[[ Available data, beginning ]]
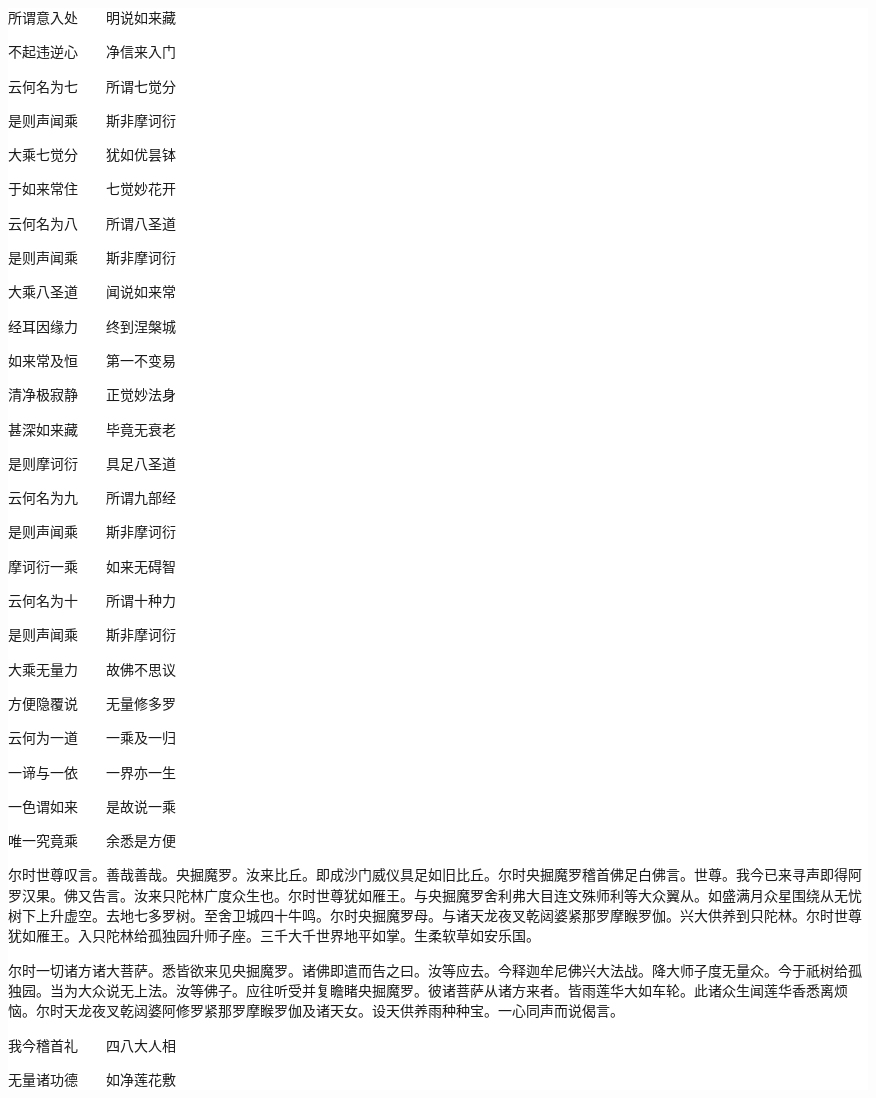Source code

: 所谓意入处　　明说如来藏  

不起违逆心　　净信来入门  

云何名为七　　所谓七觉分  

是则声闻乘　　斯非摩诃衍  

大乘七觉分　　犹如优昙钵  

于如来常住　　七觉妙花开  

云何名为八　　所谓八圣道  

是则声闻乘　　斯非摩诃衍  

大乘八圣道　　闻说如来常  

经耳因缘力　　终到涅槃城  

如来常及恒　　第一不变易  

清净极寂静　　正觉妙法身  

甚深如来藏　　毕竟无衰老  

是则摩诃衍　　具足八圣道  

云何名为九　　所谓九部经  

是则声闻乘　　斯非摩诃衍  

摩诃衍一乘　　如来无碍智  

云何名为十　　所谓十种力  

是则声闻乘　　斯非摩诃衍  

大乘无量力　　故佛不思议  

方便隐覆说　　无量修多罗  

云何为一道　　一乘及一归  

一谛与一依　　一界亦一生  

一色谓如来　　是故说一乘  

唯一究竟乘　　余悉是方便  

尔时世尊叹言。善哉善哉。央掘魔罗。汝来比丘。即成沙门威仪具足如旧比丘。尔时央掘魔罗稽首佛足白佛言。世尊。我今已来寻声即得阿罗汉果。佛又告言。汝来只陀林广度众生也。尔时世尊犹如雁王。与央掘魔罗舍利弗大目连文殊师利等大众翼从。如盛满月众星围绕从无忧树下上升虚空。去地七多罗树。至舍卫城四十牛鸣。尔时央掘魔罗母。与诸天龙夜叉乾闼婆紧那罗摩睺罗伽。兴大供养到只陀林。尔时世尊犹如雁王。入只陀林给孤独园升师子座。三千大千世界地平如掌。生柔软草如安乐国。  

尔时一切诸方诸大菩萨。悉皆欲来见央掘魔罗。诸佛即遣而告之曰。汝等应去。今释迦牟尼佛兴大法战。降大师子度无量众。今于祇树给孤独园。当为大众说无上法。汝等佛子。应往听受并复瞻睹央掘魔罗。彼诸菩萨从诸方来者。皆雨莲华大如车轮。此诸众生闻莲华香悉离烦恼。尔时天龙夜叉乾闼婆阿修罗紧那罗摩睺罗伽及诸天女。设天供养雨种种宝。一心同声而说偈言。  

我今稽首礼　　四八大人相  

无量诸功德　　如净莲花敷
[[ Available data, end ]]
> Written task
Exactly as written, restate all of the data, leaving out the images.

> Response
Source code

: 所谓意入处　　明说如来藏  

不起违逆心　　净信来入门  

云何名为七　　所谓七觉分  

是则声闻乘　　斯非摩诃衍  

大乘七觉分　　犹如优昙钵  

于如来常住　　七觉妙花开  

云何名为八　　所谓八圣道  

是则声闻乘　　斯非摩诃衍  

大乘八圣道　　闻说如来常  

经耳因缘力　　终到涅槃城  

如来常及恒　　第一不变易  

清净极寂静　　正觉妙法身  

甚深如来藏　　毕竟无衰老  

是则摩诃衍　　具足八圣道  

云何名为九　　所谓九部经  

是则声闻乘　　斯非摩诃衍  

摩诃衍一乘　　如来无碍智  

云何名为十　　所谓十种力  

是则声闻乘　　斯非摩诃衍  

大乘无量力　　故佛不思议  

方便隐覆说　　无量修多罗  

云何为一道　　一乘及一归  

一谛与一依　　一界亦一生  

一色谓如来　　是故说一乘  

唯一究竟乘　　余悉是方便  

尔时世尊叹言。善哉善哉。央掘魔罗。汝来比丘。即成沙门威仪具足如旧比丘。尔时央掘魔罗稽首佛足白佛言。世尊。我今已来寻声即得阿罗汉果。佛又告言。汝来只陀林广度众生也。尔时世尊犹如雁王。与央掘魔罗舍利弗大目连文殊师利等大众翼从。如盛满月众星围绕从无忧树下上升虚空。去地七多罗树。至舍卫城四十牛鸣。尔时央掘魔罗母。与诸天龙夜叉乾闼婆紧那罗摩睺罗伽。兴大供养到只陀林。尔时世尊犹如雁王。入只陀林给孤独园升师子座。三千大千世界地平如掌。生柔软草如安乐国。  

尔时一切诸方诸大菩萨。悉皆欲来见央掘魔罗。诸佛即遣而告之曰。汝等应去。今释迦牟尼佛兴大法战。降大师子度无量众。今于祇树给孤独园。当为大众说无上法。汝等佛子。应往听受并复瞻睹央掘魔罗。彼诸菩萨从诸方来者。皆雨莲华大如车轮。此诸众生闻莲华香悉离烦恼。尔时天龙夜叉乾闼婆阿修罗紧那罗摩睺罗伽及诸天女。设天供养雨种种宝。一心同声而说偈言。  

我今稽首礼　　四八大人相  

无量诸功德　　如净莲花敷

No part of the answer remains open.